É preciso que a partir de hoje, no processo de reconstrução, o país tome medidas para uma melhor gestão de riscos

Por causa disso, é preciso que a partir de hoje, no processo de reconstrução, e à medida que o país toma medidas para uma melhor gestão de riscos, de eventos catastróficos, puder ter uma capacidade para lidar com uma situação como esta e este tipo de fenômenos.

Em termos de população de moçambicanos, é preciso tomar consciência do risco que estes fenómenos representam. É preciso que as pessoas tenham um conhecimento prévio. Antes de eventos desta natureza, que saibam sobre passos concretos, cada um como cidadão deve tomar e que passos se devem tomar de forma coletiva ou ao nível institucional.

Algo mais a dizer sobre esta missão em Moçambique?

Antes de terminar, eu gostava de indicar que a missão que coordeno e os peritos que levo a Moçambique são uma equipe de oito. Temos peritos da Organização Meteorológica Mundial, mas também temos peritos que veem, por exemplo, do centro meteorológico especializado baseado na Ilha de Reunião.  É o centro que fornece as previsões sobre as direções e intensidades dos ciclones tropicais.

Mãe dá de beber ao filho na Escola Samora Machel, em Búzi, que acolhe deslocados do ciclone Idai
Mãe dá de beber ao filho na Escola Samora Machel, em Búzi, que acolhe deslocados do ciclone Idai, by Unicef/Prinsloo

O centro que produz a informação que Moçambique utiliza para comunicar e gerar avisos sobre os ciclones tropicais estará representado nesta missão. Teremos também representantes da UK Met Office, da Inglaterra, que têm estado de algum tempo para cá a trabalhar com Moçambique no sentido de reforçar as capacidades do Instituto Nacional de Meteorologia, por exemplo e a coordenação com a Direção Nacional dos Recursos Hídricos e o Instituto Nacional de gestão de Calamidades. Temos dois consultores no domínio de Meteorologia que vão trabalhar de forma direta com a Direção Nacional de Gestão de Recursos Humanos nos aspetos ligados à gestão de cheias e a gestão integrada de cheias.

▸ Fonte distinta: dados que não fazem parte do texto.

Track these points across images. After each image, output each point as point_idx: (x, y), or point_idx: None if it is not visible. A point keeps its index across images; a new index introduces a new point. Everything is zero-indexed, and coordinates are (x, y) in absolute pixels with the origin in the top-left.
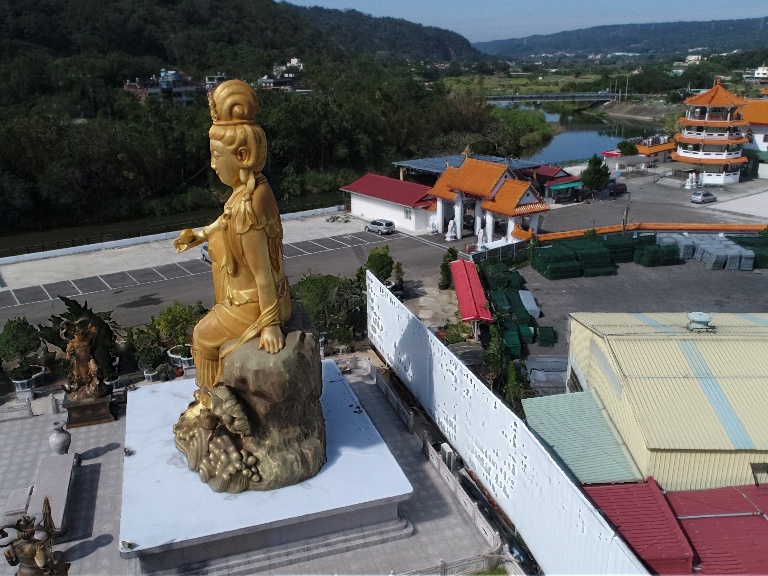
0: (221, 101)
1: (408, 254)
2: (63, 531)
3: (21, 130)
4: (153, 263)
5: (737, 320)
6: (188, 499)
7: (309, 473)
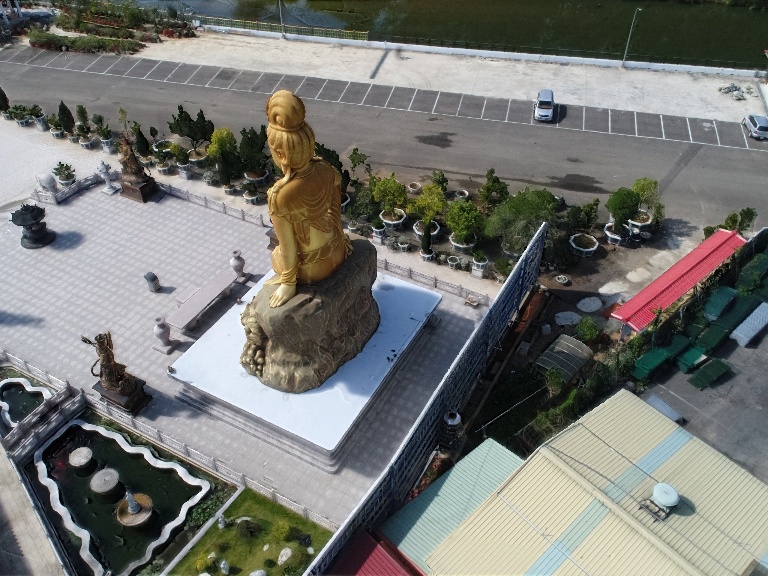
0: (270, 108)
1: (739, 181)
2: (192, 328)
3: None
4: (494, 92)
5: (759, 522)
6: (226, 359)
7: (293, 390)
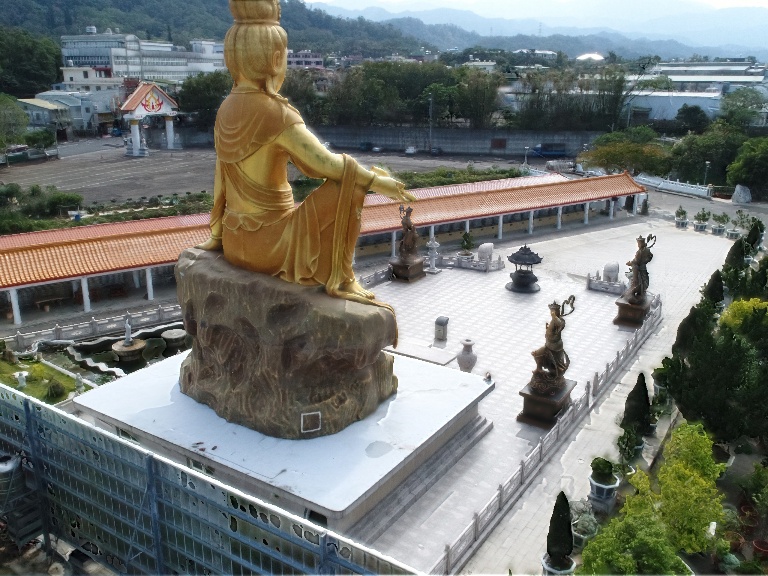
0: None
1: None
2: None
3: None
4: None
5: None
6: None
7: None
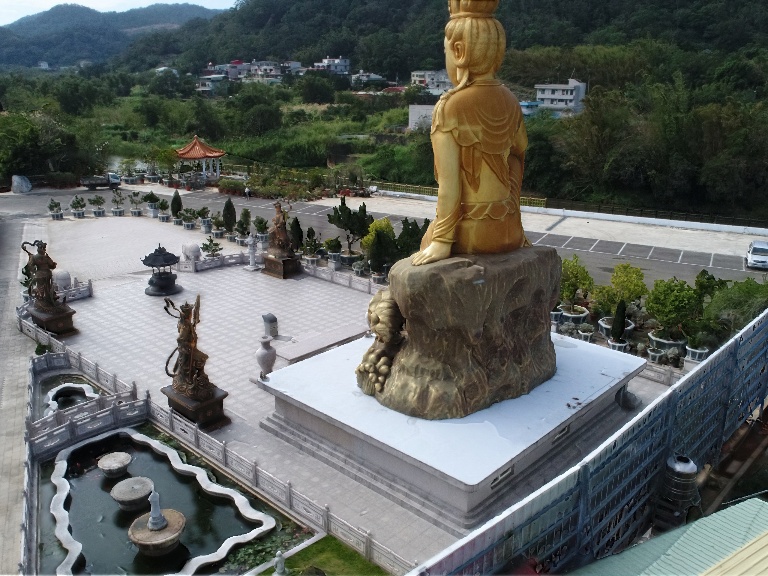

Portanto, é uma equipa multidisciplinar que envolve peritos em diferentes domínios que vão analisar toda uma série de elementos desde as previsões até às questões relacionadas com a Comunicação e Informação e o tipo de informações que são tomadas depois da informação ser comunicada. Portanto, aqui, no caso do ciclone Idai, e no caso do ciclone Kenneth, é preciso notar que são fenómenos que podem ser diferentes tipos de consequências. Temos a questão dos Ventos, mas depois temos a questão das ondas ao nível dos oceanos e da costa. E podemos ter questões relacionadas com cheias.

Espero que um evento desta natureza seja visto de forma multifacetada e multidisciplinar para que não se tome de forma encetada o que pode eventualmente ocorrer.